*TRY IT*.
What is needed is a verbatim copy of the data, minus the pictures.

Records drawn from a dataset
------------------------------------

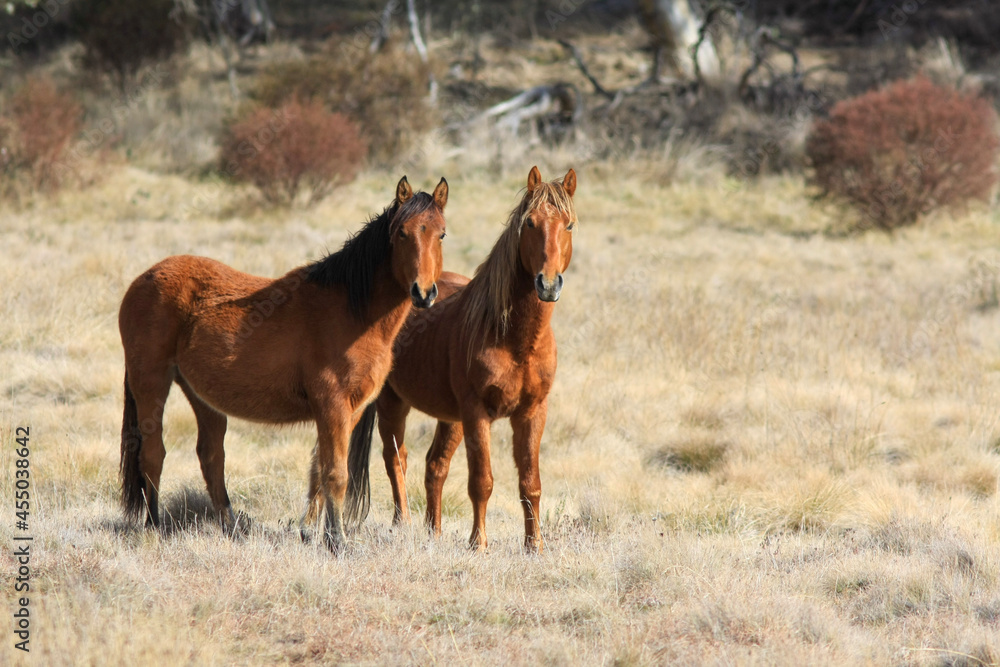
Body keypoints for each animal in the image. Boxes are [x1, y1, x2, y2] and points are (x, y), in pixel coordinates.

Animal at [118, 176, 448, 551]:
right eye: (402, 234)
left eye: (441, 234)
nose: (423, 293)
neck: (353, 311)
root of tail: (144, 278)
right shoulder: (332, 405)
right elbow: (336, 473)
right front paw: (337, 542)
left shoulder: (350, 410)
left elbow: (320, 469)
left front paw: (311, 531)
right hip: (151, 383)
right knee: (153, 454)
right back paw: (153, 526)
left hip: (201, 395)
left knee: (211, 456)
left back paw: (232, 527)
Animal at [345, 166, 576, 552]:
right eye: (529, 223)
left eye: (569, 225)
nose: (547, 284)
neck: (514, 338)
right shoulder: (476, 413)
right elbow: (481, 481)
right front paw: (478, 544)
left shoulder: (532, 412)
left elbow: (531, 484)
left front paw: (535, 546)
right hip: (394, 403)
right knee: (396, 459)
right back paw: (403, 524)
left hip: (449, 419)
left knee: (434, 466)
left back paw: (433, 532)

------------------------------------

*REPLY*.
Body keypoints for each animal in the image. Boxes are [x1, y1, x2, y2] and points are (x, y), in pixel coordinates.

Animal at [118, 176, 448, 551]:
right eye: (402, 234)
left eye: (441, 234)
nose: (423, 293)
neck: (353, 311)
root of tail: (144, 278)
right shoulder: (332, 405)
right elbow: (336, 473)
right front paw: (337, 542)
left shoulder: (350, 410)
left elbow: (320, 469)
left front paw: (311, 531)
right hip: (151, 383)
right knee: (153, 454)
right back paw: (153, 526)
left hip: (201, 395)
left knee: (211, 456)
left back paw: (232, 527)
Animal at [345, 166, 576, 552]:
right eye: (529, 223)
left eye: (569, 225)
nose: (547, 284)
neck: (514, 338)
right shoulder: (476, 413)
right elbow: (481, 481)
right front paw: (478, 544)
left shoulder: (532, 412)
left elbow: (531, 484)
left front paw: (535, 546)
right hip: (394, 403)
right knee: (396, 459)
right back paw: (403, 524)
left hip: (449, 419)
left knee: (434, 466)
left back paw: (433, 532)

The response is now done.